Page-level text extractions
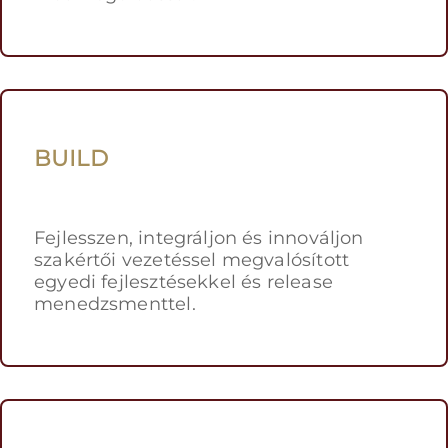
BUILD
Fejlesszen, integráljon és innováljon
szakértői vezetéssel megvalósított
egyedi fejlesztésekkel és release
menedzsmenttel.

...

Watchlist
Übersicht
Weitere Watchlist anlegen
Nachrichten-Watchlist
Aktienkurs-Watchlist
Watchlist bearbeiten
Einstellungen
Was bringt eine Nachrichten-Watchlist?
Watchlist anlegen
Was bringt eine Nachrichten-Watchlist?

...

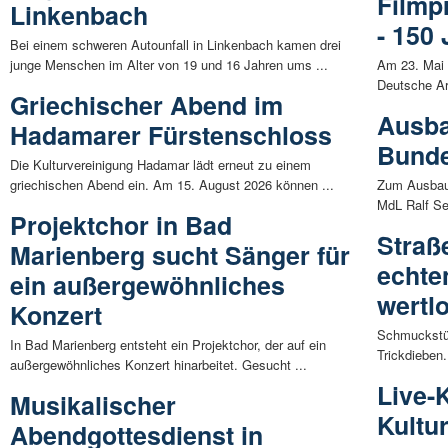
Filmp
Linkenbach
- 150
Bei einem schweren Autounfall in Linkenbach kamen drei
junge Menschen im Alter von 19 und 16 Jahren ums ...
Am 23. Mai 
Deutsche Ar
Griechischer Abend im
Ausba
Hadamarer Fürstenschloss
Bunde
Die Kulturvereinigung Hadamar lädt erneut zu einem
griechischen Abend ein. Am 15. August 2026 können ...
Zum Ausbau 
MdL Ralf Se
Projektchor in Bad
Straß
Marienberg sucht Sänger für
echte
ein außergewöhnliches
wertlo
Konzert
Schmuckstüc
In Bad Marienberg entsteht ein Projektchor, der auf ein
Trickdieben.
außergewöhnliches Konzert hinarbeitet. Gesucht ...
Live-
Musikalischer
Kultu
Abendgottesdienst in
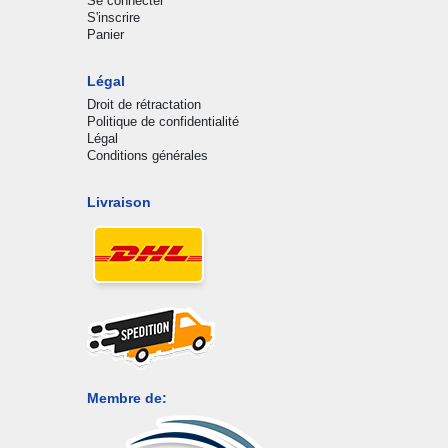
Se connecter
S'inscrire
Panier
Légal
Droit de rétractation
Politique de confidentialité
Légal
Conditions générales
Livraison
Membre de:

*WHAT IS EXPECTED*:
Count the lines above in which the word "anlegen" appears, then state only that count.

*WRITTEN ANSWER*:
2